Assignment:
Turn the lines of the entries below into a numbered list, skipping blank lines and leaving the pictures out of your answer.

= = =

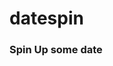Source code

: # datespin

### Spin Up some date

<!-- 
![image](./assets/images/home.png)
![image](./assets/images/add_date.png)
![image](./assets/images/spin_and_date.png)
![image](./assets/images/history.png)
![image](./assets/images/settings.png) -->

= = =

Answer box:
1. Source code
2. : # datespin
3. ### Spin Up some date
4. <!-- 
5. ![image](./assets/images/home.png)
6. ![image](./assets/images/add_date.png)
7. ![image](./assets/images/spin_and_date.png)
8. ![image](./assets/images/history.png)
9. ![image](./assets/images/settings.png) -->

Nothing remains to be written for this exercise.